When I explain how the current mess with Congress has developed over the last century, I often get as a reply, “What we really need is campaign finance reform,” or, “What we really need is redistricting reform,” or, “What we really need are term limits,” or, “What we really need are more principled candidates, “or, “What we really need is (fill in the blank).”

I have no doubts that we could make things better than they are through campaign finance reform, or with any of the other proposed fixes. (Indeed, it would be hard to make things much worse.) But are these the better choice of reform? They would take a lot of work for one thing. These are all complicated issues with lots of moving pieces, and there are a lot of divergent ideas on how the rules should be changed.  Those differing opinions would need to reconciled, compromises reached, laws changed. Once enacted, would the laws work the way we want them to work? There is always the risk of unintended consequences, especially with complex changes to large systems. And people are very clever at finding exceptions and loopholes. More rules would be required to patch the loopholes that themselves have loopholes that then need patching.  To manage all of this, people and institutions would be needed to practice oversight of compliance. The perfect Department of Redundancy Department.
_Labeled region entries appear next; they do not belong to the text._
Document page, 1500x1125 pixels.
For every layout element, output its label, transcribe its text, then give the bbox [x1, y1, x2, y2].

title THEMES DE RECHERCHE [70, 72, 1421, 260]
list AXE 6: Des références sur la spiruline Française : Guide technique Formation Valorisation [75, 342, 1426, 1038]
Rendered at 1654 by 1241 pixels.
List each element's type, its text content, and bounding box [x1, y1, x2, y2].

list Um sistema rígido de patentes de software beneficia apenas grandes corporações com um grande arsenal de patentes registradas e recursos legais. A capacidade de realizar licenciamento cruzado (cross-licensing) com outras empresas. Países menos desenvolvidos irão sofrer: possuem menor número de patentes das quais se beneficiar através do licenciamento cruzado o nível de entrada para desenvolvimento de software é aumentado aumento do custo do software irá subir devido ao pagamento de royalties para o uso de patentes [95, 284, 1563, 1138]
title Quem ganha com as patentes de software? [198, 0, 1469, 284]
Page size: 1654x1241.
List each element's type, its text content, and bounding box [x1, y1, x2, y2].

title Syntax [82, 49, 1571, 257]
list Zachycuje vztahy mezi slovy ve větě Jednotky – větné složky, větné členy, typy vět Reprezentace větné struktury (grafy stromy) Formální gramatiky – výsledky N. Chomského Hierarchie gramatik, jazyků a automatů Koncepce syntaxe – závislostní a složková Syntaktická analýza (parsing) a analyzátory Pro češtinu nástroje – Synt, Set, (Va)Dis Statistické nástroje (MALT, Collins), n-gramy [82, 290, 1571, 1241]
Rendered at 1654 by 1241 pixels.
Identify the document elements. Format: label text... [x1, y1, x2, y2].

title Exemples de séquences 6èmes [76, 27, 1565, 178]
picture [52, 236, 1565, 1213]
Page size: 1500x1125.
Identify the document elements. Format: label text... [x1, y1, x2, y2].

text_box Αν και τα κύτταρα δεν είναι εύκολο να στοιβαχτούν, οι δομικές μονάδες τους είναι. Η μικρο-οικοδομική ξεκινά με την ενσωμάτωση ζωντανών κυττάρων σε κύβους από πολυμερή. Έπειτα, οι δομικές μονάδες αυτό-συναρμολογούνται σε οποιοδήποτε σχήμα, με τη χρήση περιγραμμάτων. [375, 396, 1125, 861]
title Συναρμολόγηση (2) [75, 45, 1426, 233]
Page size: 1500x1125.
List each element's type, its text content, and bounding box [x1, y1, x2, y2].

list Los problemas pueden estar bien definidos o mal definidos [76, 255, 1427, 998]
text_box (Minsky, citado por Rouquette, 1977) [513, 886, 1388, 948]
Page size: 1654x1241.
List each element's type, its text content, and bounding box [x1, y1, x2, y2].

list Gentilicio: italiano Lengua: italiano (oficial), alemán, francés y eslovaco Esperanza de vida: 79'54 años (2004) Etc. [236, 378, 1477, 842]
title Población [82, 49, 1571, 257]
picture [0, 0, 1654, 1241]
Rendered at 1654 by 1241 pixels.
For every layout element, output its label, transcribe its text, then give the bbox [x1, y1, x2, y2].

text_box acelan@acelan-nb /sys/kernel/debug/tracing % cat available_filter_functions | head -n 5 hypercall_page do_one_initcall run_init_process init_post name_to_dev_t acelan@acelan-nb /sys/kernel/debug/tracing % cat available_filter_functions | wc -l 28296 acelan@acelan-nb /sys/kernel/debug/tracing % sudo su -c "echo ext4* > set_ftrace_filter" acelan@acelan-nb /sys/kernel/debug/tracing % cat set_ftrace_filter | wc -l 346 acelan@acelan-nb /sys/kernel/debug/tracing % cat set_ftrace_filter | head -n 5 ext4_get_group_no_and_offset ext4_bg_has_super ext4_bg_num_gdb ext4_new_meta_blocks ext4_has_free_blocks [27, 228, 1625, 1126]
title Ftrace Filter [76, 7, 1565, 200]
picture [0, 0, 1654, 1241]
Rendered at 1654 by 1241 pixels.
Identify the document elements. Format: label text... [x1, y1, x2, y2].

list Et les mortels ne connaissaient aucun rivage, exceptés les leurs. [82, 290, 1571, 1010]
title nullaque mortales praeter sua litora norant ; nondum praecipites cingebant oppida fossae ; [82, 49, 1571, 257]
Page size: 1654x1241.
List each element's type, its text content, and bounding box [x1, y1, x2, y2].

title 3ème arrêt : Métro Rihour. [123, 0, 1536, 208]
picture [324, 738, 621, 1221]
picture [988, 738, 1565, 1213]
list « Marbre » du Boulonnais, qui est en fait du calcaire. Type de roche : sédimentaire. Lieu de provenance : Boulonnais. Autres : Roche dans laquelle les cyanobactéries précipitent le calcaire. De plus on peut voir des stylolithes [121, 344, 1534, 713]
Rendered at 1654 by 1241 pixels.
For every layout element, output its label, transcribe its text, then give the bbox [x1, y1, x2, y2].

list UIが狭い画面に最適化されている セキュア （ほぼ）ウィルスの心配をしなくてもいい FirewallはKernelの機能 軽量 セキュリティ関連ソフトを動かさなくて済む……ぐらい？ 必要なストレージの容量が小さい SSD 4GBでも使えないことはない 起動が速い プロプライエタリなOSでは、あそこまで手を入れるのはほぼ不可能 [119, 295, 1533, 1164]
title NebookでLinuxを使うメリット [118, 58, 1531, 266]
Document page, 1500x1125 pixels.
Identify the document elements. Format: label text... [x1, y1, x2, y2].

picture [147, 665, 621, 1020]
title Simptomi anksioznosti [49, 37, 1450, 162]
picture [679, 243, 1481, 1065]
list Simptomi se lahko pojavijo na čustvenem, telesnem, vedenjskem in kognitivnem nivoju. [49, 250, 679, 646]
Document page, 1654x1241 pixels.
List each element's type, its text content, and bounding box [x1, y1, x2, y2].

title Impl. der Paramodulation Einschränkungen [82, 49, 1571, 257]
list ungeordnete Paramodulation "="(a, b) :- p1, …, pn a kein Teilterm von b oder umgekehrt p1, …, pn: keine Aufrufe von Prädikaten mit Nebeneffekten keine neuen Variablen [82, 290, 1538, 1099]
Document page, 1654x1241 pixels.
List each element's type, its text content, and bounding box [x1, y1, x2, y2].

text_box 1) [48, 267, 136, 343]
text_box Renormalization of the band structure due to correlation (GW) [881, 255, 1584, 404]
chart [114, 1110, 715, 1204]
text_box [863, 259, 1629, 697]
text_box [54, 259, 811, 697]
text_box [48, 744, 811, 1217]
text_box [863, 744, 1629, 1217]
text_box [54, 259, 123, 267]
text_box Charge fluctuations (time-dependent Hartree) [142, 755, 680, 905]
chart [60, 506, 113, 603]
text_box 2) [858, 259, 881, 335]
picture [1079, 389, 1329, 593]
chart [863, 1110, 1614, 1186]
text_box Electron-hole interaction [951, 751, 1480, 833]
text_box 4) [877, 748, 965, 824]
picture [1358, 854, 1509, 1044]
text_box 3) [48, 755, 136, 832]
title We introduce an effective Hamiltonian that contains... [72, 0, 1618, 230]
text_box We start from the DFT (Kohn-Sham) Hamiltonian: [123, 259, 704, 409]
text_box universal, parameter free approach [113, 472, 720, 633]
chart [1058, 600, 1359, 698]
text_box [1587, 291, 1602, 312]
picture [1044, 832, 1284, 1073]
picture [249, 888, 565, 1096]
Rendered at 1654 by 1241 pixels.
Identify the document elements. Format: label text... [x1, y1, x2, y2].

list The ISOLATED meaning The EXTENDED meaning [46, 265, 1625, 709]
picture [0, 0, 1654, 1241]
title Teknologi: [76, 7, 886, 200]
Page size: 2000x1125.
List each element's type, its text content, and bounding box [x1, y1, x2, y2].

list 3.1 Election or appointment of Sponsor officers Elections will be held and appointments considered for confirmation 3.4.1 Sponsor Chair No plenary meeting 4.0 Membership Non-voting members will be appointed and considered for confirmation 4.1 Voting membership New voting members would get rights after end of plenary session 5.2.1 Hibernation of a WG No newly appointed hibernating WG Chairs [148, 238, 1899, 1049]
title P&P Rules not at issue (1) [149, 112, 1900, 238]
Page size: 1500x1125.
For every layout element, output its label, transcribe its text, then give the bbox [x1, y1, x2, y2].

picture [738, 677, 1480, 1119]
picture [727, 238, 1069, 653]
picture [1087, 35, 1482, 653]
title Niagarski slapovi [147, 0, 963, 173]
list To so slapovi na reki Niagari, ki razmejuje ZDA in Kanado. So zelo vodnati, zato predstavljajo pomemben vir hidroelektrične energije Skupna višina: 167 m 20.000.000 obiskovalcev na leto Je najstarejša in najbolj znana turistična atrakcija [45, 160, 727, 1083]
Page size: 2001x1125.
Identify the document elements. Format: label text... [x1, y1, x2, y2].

The Constitution spells out a much easier method – Have a census every ten years and add or subtract Representatives to match changes in population.

Why wouldn’t people want such a simple and effective means of managing government?

One reason is that the problems have been so slow in developing that we don’t associate the current situation with changes made a hundred years ago.  We see and respond only to the results that we are experiencing now, not to the wheels that were put in motion long ago.

And when it comes to problem solving, all of us are inclined to fix the immediate problem in front of us and not address the underlying causes. When we have a cold, we are all accustomed to seeking relief from symptoms, the things that bother us – the fevers, the chills, the aches and pains. We treat the symptoms and we feel better, but we are not cured until our bodies fight off the root causes of the symptoms – the viruses that have taken hold. It is no different with the way we approach solving the problems with Congress. Too much money at work in elections? Take a tablet of Campaign Finance Reform. Gerrymandered districts? Swallow some syrup of Redistricting Reform. Elected Representatives too long in office? Pop a capsule of Term Limits. These essentially are over-the-counter treatments to ease the symptoms caused by systemic dysfunction. They don’t touch the underlying cause.

There is also an appeal to taking an aspirin or two. It gives a sense of activity, that we are doing something and are in control of the situation.  The advice to “rest, drink lots of water, get plenty of sleep, and in a couple of days you’ll feel better,” doesn’t  fit well with our can-do, make things happen culture. But going back to the pre-1910 administration of the House is just like that simple advice – do the right things and the system will regain its balance.